SOURCE DATA:
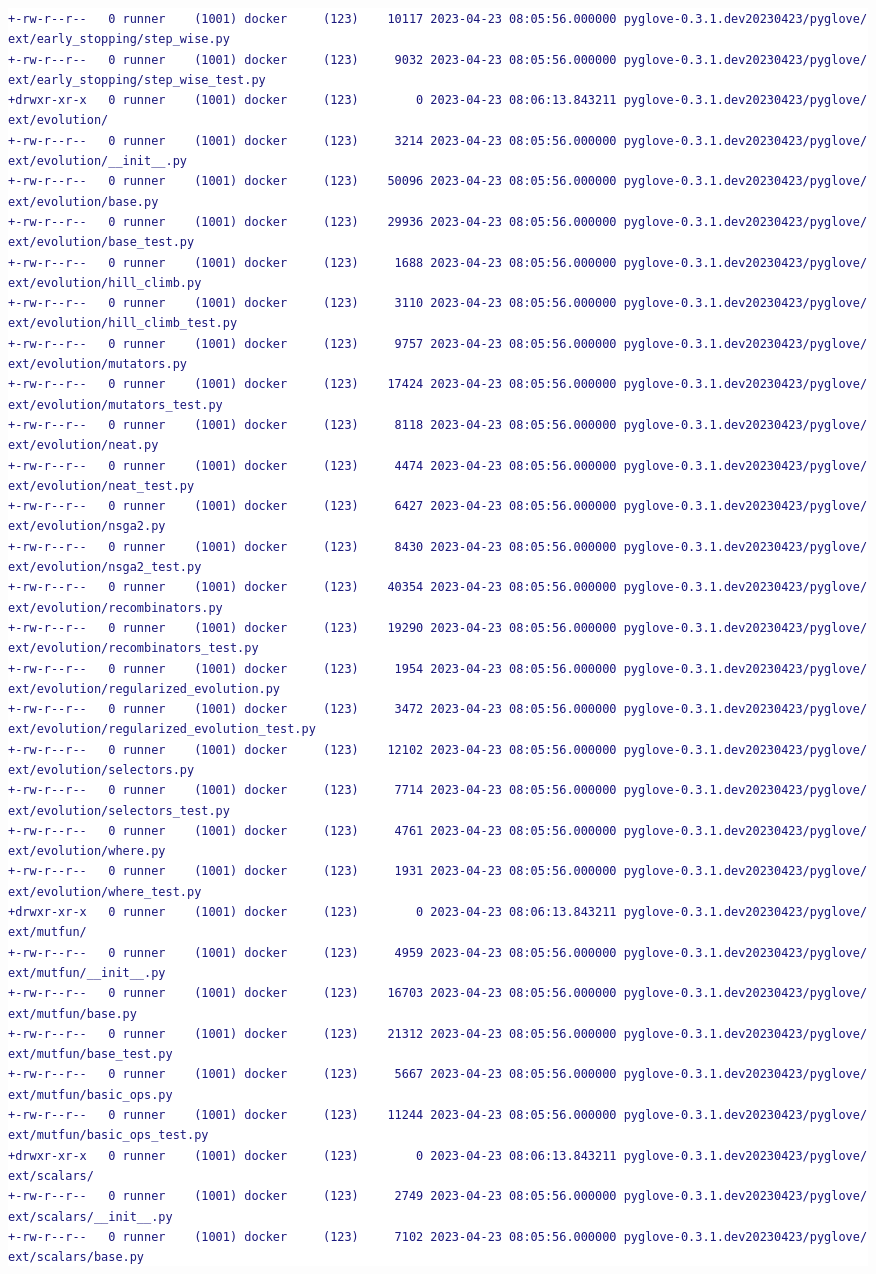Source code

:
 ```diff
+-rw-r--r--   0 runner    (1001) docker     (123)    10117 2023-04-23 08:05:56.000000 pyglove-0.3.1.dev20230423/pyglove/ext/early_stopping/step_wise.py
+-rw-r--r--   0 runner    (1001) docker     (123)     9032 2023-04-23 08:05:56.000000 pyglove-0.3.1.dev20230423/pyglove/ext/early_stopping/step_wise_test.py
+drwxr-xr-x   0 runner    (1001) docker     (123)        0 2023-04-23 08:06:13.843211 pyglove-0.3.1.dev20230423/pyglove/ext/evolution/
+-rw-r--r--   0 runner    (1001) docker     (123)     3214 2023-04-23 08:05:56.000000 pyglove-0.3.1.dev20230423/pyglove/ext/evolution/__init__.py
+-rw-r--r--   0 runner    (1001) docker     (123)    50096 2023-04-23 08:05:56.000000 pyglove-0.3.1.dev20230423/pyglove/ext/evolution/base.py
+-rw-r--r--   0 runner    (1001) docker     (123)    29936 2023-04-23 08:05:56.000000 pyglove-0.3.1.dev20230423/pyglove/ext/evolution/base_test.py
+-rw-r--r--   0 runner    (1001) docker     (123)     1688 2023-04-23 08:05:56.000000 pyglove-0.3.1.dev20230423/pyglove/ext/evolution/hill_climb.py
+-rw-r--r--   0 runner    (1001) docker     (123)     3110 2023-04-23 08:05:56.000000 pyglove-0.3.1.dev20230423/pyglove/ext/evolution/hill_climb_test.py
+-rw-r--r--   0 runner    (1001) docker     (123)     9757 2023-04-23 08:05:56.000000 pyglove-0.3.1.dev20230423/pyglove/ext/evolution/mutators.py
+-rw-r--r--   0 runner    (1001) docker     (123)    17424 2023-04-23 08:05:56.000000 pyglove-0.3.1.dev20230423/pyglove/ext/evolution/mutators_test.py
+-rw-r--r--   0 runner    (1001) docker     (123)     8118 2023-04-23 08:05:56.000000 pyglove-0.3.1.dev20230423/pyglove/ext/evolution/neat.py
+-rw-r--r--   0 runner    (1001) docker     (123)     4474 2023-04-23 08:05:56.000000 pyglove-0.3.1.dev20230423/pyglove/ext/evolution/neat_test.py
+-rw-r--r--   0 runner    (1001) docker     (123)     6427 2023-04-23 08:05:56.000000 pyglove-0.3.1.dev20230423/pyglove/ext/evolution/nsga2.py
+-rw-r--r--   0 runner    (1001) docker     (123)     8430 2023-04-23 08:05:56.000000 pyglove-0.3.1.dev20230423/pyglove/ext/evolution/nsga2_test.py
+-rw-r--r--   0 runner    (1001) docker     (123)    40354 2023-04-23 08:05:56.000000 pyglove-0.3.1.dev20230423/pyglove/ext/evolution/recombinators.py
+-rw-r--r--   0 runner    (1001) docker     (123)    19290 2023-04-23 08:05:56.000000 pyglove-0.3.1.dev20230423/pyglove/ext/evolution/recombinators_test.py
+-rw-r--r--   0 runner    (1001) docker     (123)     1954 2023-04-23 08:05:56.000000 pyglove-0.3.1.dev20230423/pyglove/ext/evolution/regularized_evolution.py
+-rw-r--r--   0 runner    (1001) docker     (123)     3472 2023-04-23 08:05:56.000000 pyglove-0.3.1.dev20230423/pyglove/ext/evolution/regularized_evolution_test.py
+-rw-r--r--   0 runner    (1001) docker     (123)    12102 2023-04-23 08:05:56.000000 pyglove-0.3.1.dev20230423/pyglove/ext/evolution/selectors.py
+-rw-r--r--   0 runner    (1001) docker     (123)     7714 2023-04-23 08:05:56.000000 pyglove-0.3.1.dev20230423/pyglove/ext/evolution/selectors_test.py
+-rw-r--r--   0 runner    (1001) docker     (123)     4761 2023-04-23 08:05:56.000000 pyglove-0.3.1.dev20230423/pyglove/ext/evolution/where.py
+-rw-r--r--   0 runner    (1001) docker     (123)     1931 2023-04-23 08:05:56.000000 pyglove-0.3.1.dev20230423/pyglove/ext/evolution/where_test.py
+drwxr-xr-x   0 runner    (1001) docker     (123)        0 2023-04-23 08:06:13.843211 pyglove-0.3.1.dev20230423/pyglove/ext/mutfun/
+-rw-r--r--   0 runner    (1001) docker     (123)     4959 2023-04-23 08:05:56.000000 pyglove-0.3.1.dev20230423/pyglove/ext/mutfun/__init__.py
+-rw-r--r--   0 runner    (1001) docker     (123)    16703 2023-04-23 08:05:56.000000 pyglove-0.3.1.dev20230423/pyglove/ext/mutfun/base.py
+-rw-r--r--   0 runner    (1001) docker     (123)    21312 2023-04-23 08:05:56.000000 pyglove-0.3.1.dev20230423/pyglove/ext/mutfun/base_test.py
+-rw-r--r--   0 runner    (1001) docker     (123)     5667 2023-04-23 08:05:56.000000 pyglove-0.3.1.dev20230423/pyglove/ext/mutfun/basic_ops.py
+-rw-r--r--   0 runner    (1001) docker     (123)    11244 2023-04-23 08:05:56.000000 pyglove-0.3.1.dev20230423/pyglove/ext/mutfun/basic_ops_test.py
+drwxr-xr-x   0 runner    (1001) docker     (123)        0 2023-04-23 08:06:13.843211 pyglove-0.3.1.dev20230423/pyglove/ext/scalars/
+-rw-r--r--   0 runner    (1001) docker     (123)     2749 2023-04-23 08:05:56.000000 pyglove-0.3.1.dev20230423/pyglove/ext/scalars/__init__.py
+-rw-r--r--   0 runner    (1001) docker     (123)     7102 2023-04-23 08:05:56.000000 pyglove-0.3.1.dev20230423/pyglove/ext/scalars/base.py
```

* * *

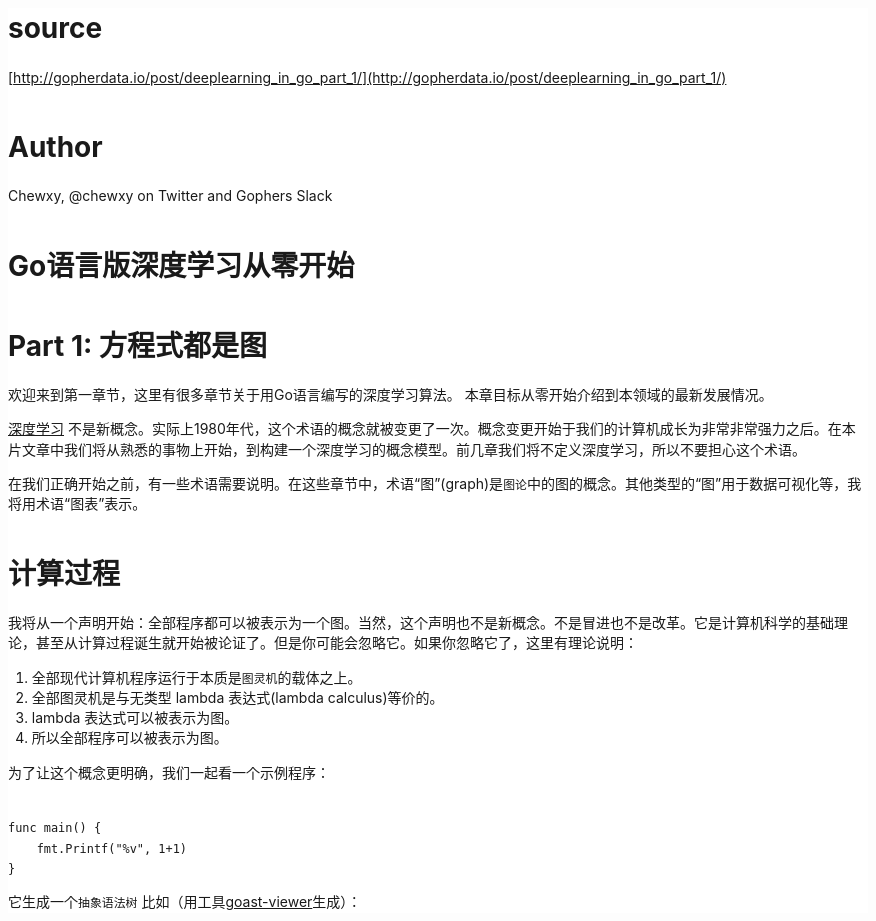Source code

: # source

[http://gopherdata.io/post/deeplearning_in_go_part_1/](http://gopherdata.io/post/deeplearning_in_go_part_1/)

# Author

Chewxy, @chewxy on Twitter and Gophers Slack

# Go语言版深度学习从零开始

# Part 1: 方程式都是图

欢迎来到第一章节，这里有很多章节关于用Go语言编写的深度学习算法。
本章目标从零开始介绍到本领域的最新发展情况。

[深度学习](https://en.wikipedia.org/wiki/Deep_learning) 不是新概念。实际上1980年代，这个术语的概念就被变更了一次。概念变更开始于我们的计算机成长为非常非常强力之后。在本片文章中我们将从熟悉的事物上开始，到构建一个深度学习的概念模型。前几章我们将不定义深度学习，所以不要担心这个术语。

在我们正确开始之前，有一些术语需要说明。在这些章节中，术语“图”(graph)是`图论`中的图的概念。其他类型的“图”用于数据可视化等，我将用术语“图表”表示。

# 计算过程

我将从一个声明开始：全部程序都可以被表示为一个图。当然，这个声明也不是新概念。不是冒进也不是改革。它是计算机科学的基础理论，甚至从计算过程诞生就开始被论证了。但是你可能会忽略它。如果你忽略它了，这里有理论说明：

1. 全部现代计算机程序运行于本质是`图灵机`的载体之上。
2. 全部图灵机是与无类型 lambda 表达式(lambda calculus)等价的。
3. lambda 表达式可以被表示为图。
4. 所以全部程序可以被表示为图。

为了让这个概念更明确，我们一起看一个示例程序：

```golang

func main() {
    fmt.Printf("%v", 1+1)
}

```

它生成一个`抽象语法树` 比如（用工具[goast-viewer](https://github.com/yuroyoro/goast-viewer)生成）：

* * *

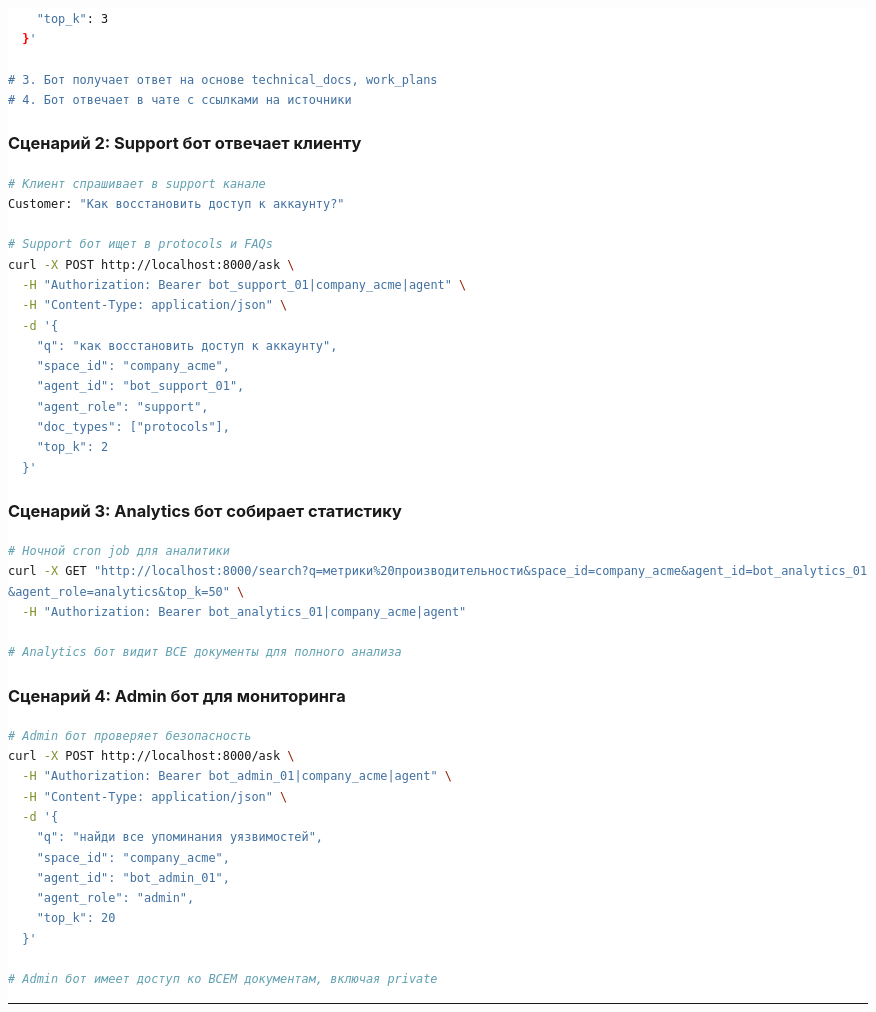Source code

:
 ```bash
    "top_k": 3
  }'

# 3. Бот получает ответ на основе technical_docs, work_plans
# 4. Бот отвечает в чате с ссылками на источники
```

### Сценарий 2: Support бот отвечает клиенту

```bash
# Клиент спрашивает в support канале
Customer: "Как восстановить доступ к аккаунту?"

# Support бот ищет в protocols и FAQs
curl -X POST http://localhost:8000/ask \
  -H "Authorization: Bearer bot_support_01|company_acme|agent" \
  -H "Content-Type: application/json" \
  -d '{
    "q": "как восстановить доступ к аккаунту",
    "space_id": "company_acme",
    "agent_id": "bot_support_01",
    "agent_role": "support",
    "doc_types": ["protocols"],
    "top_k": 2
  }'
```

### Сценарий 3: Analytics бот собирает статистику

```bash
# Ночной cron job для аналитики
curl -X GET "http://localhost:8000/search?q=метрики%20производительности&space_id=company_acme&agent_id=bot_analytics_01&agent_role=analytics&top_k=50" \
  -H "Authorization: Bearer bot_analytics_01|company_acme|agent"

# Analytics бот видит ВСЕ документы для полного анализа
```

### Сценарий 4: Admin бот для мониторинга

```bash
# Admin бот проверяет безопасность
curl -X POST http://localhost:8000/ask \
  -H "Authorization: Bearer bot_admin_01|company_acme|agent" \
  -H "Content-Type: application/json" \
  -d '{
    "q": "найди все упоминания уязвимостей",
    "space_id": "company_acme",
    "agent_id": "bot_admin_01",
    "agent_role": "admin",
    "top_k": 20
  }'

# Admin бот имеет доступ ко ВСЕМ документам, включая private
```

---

TO DO: Go through the entries above and pull out each line with "Bearer" in it.

SOLUTION TO THIS TASK:
  -H "Authorization: Bearer bot_support_01|company_acme|agent" \
  -H "Authorization: Bearer bot_analytics_01|company_acme|agent"
  -H "Authorization: Bearer bot_admin_01|company_acme|agent" \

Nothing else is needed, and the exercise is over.